日本財団 図書館


4th National Seminar on TB in Mongolia

TB control experience in Japan

 

August 1, 2000

Masakazu AOKI

President, Japan Anti-TB Asociation

 

1. Brief history of tuberculosis in Japan

It is sure that tuberculosis didn't exist in Japan before 4th century, because no human bone having tuberculosis change had been discovered, although many bones of this era were excavated. However, vertebral tbc. changes were confirmed in the bones of human being in the 5th and 6th century, when thousands of technicians had been invited from China and Korea. Tbc. bacilli had been imported with them.

As Japan was agricultural country and there were no so big cities or industry before Edo Era, that tbc. didn't spread so widely in those days. As small scale manufacture and commerce have developed gradually, tbc. had spread slowly in big cities such as Edo (Tokyo) and Naniwa (Osaka) in Edo Era (1601-1868).

Tbc. had spread rapidly in young female according to the development of Industry Revolution (1880-1910) in Meiji Era (1868-1912), because many young, or very young women worked at textile factories which were the first step of industrialization of Japan. Explosive spread of tbc. had occurred throughout the county during the war time (1931-1945) mainly because majority of people were mobilized to factories and/or armed forces. Fig 1 shows the trend of tbc. mortality in Japan.

"Lesson from Japanese experience"

Spread of tbc. is deeply influenced by the socio-economic change. Industrialization and urbanization is going ahead rapidly in Mongolia now. If tbc. control programme is not established confirmly now, there is a possibility that tbc. situation does not improve, but also become worse.

 

2. Development of tbc. control programme in Japan

1889 The first tbc. sanatorium (Sumanoura Sanatorium) was established.

1917 The first local governmental sanatorium was established.

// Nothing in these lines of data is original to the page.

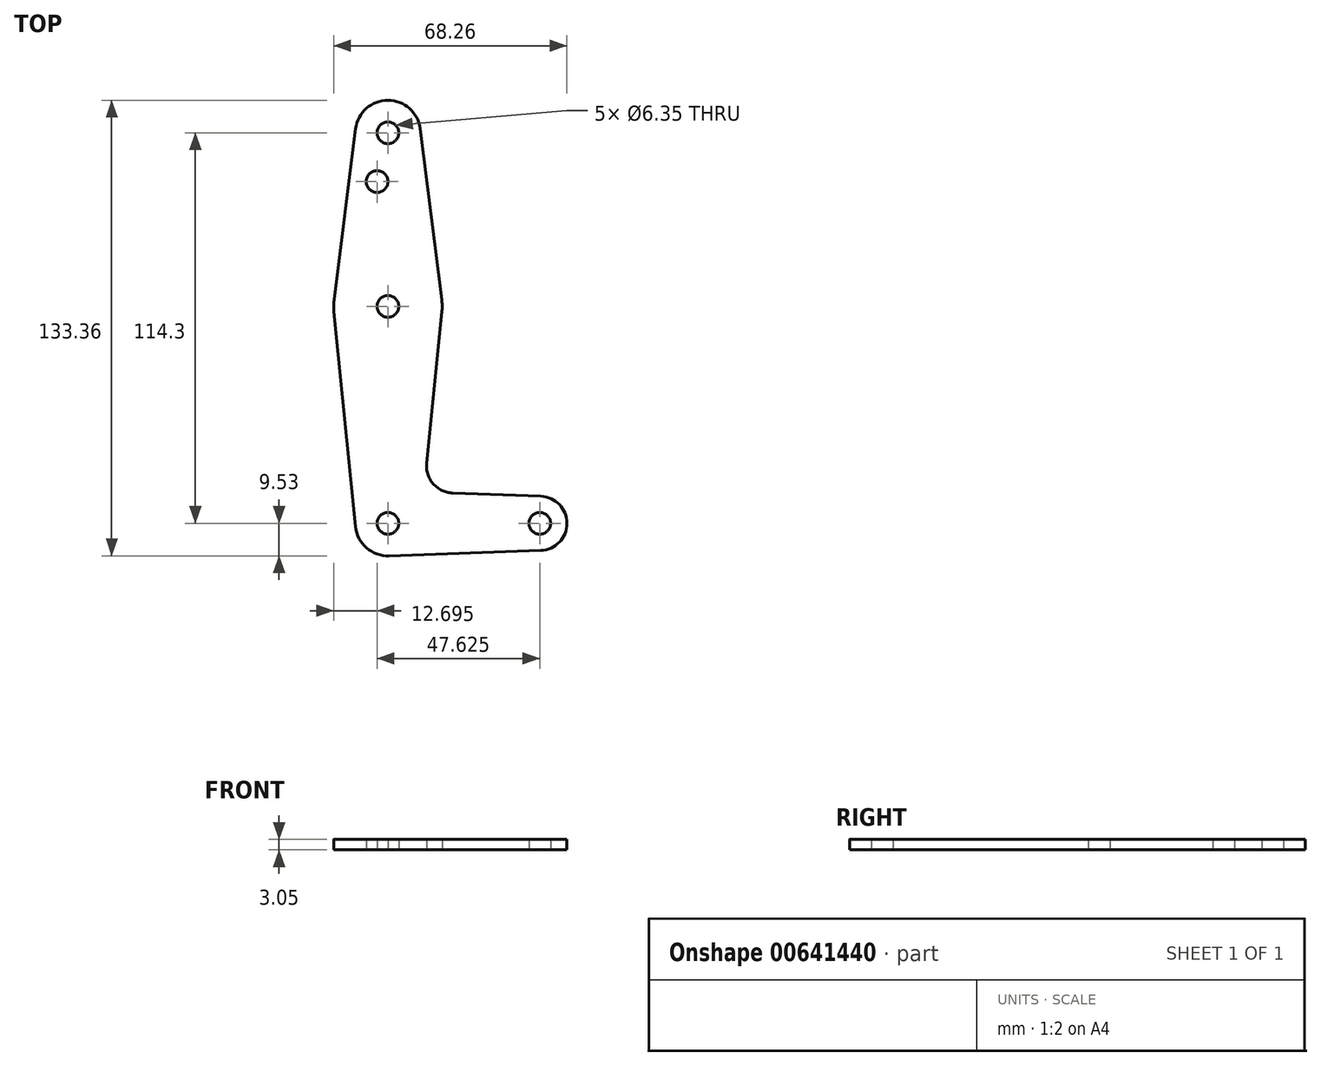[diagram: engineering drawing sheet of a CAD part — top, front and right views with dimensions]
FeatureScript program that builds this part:
annotation { "Feature Type Name" : "Feature", "Feature Type Description" : "" }
export const myFeature = defineFeature(function(context is Context, id is Id, definition is map)
    precondition{}
    {
        {
            var Q0;
            Q0=qCreatedBy(makeId("Top.planeOp"),FACE);
            var sketch = newSketch(context, id + "F0", { "sketchPlane" : qUnion([Q0])});
            skLineSegment(sketch, "E0", {"start": v(0, 0) * mm, "end": v(0, 114.3) * mm, "construction": true});
            skArc(sketch, "E1", {"start": v(9.45, 115.5) * mm, "mid": v(0, 123.83) * mm, "end": v(-9.45, 115.5) * mm});
            skArc(sketch, "E2", {"start": v(-9.48, -0.95) * mm, "mid": v(-6.26, -7.18) * mm, "end": v(0.34, -9.52) * mm});
            skArc(sketch, "E3", {"start": v(-15.75, 65.48) * mm, "mid": v(-15.87, 63.7) * mm, "end": v(-15.8, 61.91) * mm});
            skLineSegment(sketch, "E4", {"start": v(0, 0) * mm, "end": v(44.45, 0) * mm, "construction": true});
            skArc(sketch, "E5", {"start": v(44.73, -7.93) * mm, "mid": v(52.39, 0) * mm, "end": v(44.73, 7.93) * mm});
            skLineSegment(sketch, "E6", {"start": v(-15.8, 61.91) * mm, "end": v(-9.48, -0.95) * mm});
            skLineSegment(sketch, "E7", {"start": v(18.97, 8.85) * mm, "end": v(44.73, 7.93) * mm});
            skLineSegment(sketch, "E8", {"start": v(0.34, -9.52) * mm, "end": v(44.73, -7.93) * mm});
            skLineSegment(sketch, "E9", {"start": v(-9.45, 115.5) * mm, "end": v(-15.75, 65.48) * mm});
            skLineSegment(sketch, "E10", {"start": v(9.45, 115.5) * mm, "end": v(15.75, 65.48) * mm});
            skLineSegment(sketch, "E11", {"start": v(15.8, 61.91) * mm, "end": v(11.34, 17.6) * mm});
            skArc(sketch, "E12.filletArc", {"start": v(11.34, 17.6) * mm, "mid": v(13.26, 11.57) * mm, "end": v(18.97, 8.85) * mm});
            skCircle(sketch, "E13", {"center": v(0, 114.3) * mm, "radius": 3.18 * mm});
            skCircle(sketch, "E14", {"center": v(0, 63.5) * mm, "radius": 3.18 * mm});
            skCircle(sketch, "E15", {"center": v(0, 0) * mm, "radius": 3.18 * mm});
            skCircle(sketch, "E16", {"center": v(44.45, 0) * mm, "radius": 3.18 * mm});
            skCircle(sketch, "E17", {"center": v(-3.18, 100.03) * mm, "radius": 3.18 * mm});
            skArc(sketch, "E18.trimOffspring", {"start": v(15.8, 61.91) * mm, "mid": v(15.87, 63.7) * mm, "end": v(15.75, 65.48) * mm});
            skSolve(sketch);
        }
        {
            var Q0;
            Q0=makeQuery(id+"F0.imprint","IMPRINT",FACE,{"disambiguationData":[TD([[makeQuery(id+"F0.imprint","IMPRINT",EDGE,{"derivedFrom":sQuery(id+"F0.wireOp",EDGE,"E1")}),1.0]])]});
            extrude(context, id + "F1", {"entities" : qUnion([Q0]), "depth" : 3.05 * mm, "offsetDistance" : 25.4 * mm});
        }
    });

1919 The previous "Tbc. Control Law" had been enacted.

1938 MOWH has been established.

1939 Foundation of Japan Anti-Tbc Association.

1945 Defeat. The end of the 2nd World War.

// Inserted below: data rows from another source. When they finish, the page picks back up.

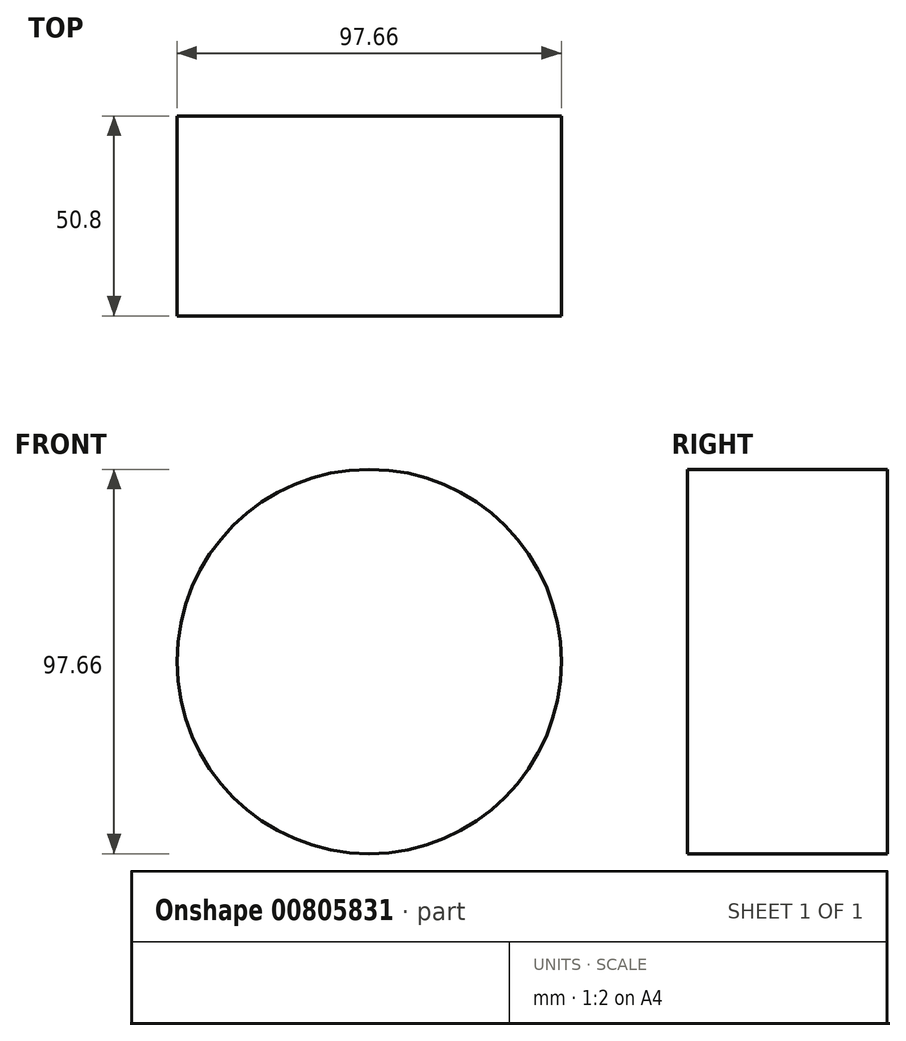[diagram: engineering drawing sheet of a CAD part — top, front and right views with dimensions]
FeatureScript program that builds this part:
annotation { "Feature Type Name" : "Feature", "Feature Type Description" : "" }
export const myFeature = defineFeature(function(context is Context, id is Id, definition is map)
    precondition{}
    {
        {
            var Q0;
            Q0=qCreatedBy(makeId("Front.planeOp"),FACE);
            var sketch = newSketch(context, id + "F0", { "sketchPlane" : qUnion([Q0])});
            skCircle(sketch, "E0", {"center": v(0, 0) * mm, "radius": 48.83 * mm});
            skSolve(sketch);
        }
        {
            var Q0;
            Q0 = qSketchRegion(id + "F0", true);
            extrude(context, id + "F1", {"entities" : qUnion([Q0]), "depth" : 50.8 * mm, "offsetDistance" : 25.4 * mm});
        }
    });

1951 The present, modern "Tbc.Control Law" has been enacted.

1953 The first Tbc Prevalence Survey had been carried out.

1961 Tbc control programme has been completely established in this year by the start of the implementation of case-holding system throughout the country.

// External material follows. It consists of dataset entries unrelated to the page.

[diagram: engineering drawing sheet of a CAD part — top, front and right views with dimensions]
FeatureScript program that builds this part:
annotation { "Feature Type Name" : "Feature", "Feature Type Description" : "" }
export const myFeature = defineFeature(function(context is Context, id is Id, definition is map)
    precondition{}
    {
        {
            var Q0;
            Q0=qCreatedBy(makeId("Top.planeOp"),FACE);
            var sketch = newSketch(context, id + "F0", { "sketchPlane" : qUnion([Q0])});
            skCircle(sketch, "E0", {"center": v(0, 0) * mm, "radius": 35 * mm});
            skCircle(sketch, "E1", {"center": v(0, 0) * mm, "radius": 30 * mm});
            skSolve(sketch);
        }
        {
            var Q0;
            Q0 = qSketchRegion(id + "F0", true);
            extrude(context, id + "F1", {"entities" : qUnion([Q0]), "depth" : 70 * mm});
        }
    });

"Lesson from Japanese experience"

Implementation of BCG vaccination policy, followed by case-finding programme is not so difficult. However, the implementation of effective case-holding (1]establishment of reporting and registration system, 2]to cure the detected cases completely as can as possible, 3]implementation of contact survey, 4]evaluation of the achievement, 5]establishment of surveillance system and so on) is the most difficult, the most expensive, but the effective programme. Never expand case-finding programme without improving case-holding system.

 

3. Characteristics of NTP in Japan

NTP is established on the basis of existing health and medical infrastructure of the country, so that every county has her own characteristics of NTP. The characteristics of NTP in Japan can be summarized as follows;

1) Integration.

All the clinics and hospitals including private sector can do screening of the symptomatics, and can treat tbc. patients charge free. (By health insurance and governmental expense, although slight charge is to be paid recently becauee of economical depression.)

2) Vertical tbc. control organization with central body

Tbc. control programme is being carried out according to the "Anti-Tbc Law" by the leadership of MOWH. "Division of Tbc. and Infectious Disease Control" in MOWH has the responsibility for planning, budgeting, supervision and so on. Local government of 47 prefectures and 12 big cities have the direct responsibility and are implementing NTP directly with their own Health Centres. There are 673 Health Centres in Japan now.

3) Charge free medication and hospitalization

Medication for all tbc. patients and hospitalization for iufectious tbc. patients was completely charge free previously, but now out-patient should pay 500 yen (about 4.6 US $) per month, and in-patients have to pay 1500 yen (14 US $) per month. 91.3% of smear positive patients were being treated in hospital at first in 1998.

4) Computerized surveillance system

In 1987, computerized tbc. surveillance system has been established connecting central government, local government and health centres throughout the country.